Ecosystem services make a lot of sense compared to the other options. All the things we don’t consider in our economic calculations, all the externalities, start to become numbers that can fit into the schema. You might, for example, consider the cost savings of carbon capture associated with an intact forest. You might consider the damage averted by floodwater buffers provided by swamps and wetlands. You might count up the dollar value of a riparian buffer in topsoil retained and erosion prevented.
This is a major improvement, because traditionally, there have been only three ways to value something natural in an economic calculation, and only one of those has any real significance when it comes to conservation.
The main way we accommodate nature in our economic calculations is the most basic: resource exploitation. In fact, the majority of physical value in our economy comes from deconstructing natural systems and using their component parts to fuel human systems. Unfortunately, this mode makes no allowance for the value of the system, and only values the parts by how completely we can repurpose them. The only value in a standing old growth tree, by this measure, is the dollar value of its board feet.
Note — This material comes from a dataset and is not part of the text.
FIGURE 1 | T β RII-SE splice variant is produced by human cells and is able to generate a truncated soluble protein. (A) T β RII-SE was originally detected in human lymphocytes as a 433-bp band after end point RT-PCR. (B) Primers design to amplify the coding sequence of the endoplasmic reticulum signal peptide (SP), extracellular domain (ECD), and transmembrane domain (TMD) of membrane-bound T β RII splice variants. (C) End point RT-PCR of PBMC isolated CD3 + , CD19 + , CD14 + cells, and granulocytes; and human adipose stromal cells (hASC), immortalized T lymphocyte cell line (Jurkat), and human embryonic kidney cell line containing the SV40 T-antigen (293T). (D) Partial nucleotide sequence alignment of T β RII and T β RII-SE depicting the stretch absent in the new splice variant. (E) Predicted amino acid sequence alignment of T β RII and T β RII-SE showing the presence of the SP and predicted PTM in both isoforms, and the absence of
The second way to measure ecosystems in our economy is by offsetting damage, and this is really an uneasy tug-of-war between environmental and economic interests. In this method, you can destroy a wetland if you create another, “equivalent” wetland somewhere along the way. This is, unfortunately, still used and never honestly applied. The replacement wetlands are often biological deserts with only a few plant species, and do not even come close to duplicating the diversity and function of the original. Another version of this approach is even worse: to preserve one wetland elsewhere as an excuse to destroy one, which is a 50% loss by any measure. The crux of it lies in interpreting the concept of “equivalency,” something for which there has rarely been a clear guide. By incorporating ecosystem services, though, there are specific measures one could use to lay out what would be expected in an “equivalent” wetland. Even so, this is not ideal—an honestly equivalent wetland would be prohibitively expensive, so any business creating one is highly motivated to cut corners.
The third way our economy values ecology is through tourism dollars. If something is beautiful enough that some people will pay to see it, conservation starts to have some economic value. But this is a precarious state of affairs—if a place becomes too impacted to be profitable, it could always be sold off and apportioned out for some other use. It also may not consider the whole system involved; we can preserve, for example, a beautiful canyon on the Colorado river, while still diverting so much of the river upstream that the riverbed in the canyon is only fetid mud.
Ecosystem services, I think, are a good step beyond all these approaches. They give us what none of the above can manage, which is a value for intact systems. As humanity covers more and more of the planet, fragments more and more of the wild places, and repurposes even more of our natural systems, the need for a consistent way to value intact systems is urgent.
And yet, I have never been fully comfortable with the idea of ecosystem services, because they seem, to me, to suffer from an irritating conceptual concession. Specifically, they concede that ecosystems are things we can and should value according to how they serve human beings.
Although it is a wonderful step to consider them as whole systems, the service of humans seems to me still too limited a view. What of the things systems do in which we play little or no part? How can we measure the value of a right whale, a spotted salamander, a boreal forest, or an arctic tern? What can these things be said to do for us? But to suggest they have no value is ridiculously anthropocentric.
I don’t want to be the kind of advocate who holds out for a silver bullet when a lead bullet is available. Neither do I want to be a person who settles for the mediocre when the good is possible. And so I think ecosystem services are worthwhile, and necessary, but insufficient.
I think, too, that we need to consider very carefully what it means to value things. Though it is a much bigger conversation, I think there is a serious difference between intrinsic value and dollar value. By necessity, the latter is smaller than the former. Even in human terms alone, the dollar value of a thing does not equal its total value. So, when it comes to conserving what is left of our ecosystems, I think we must not let dollar value take center stage. It has a use, and when it works we should use it, but we must not succumb to the idea that it is enough.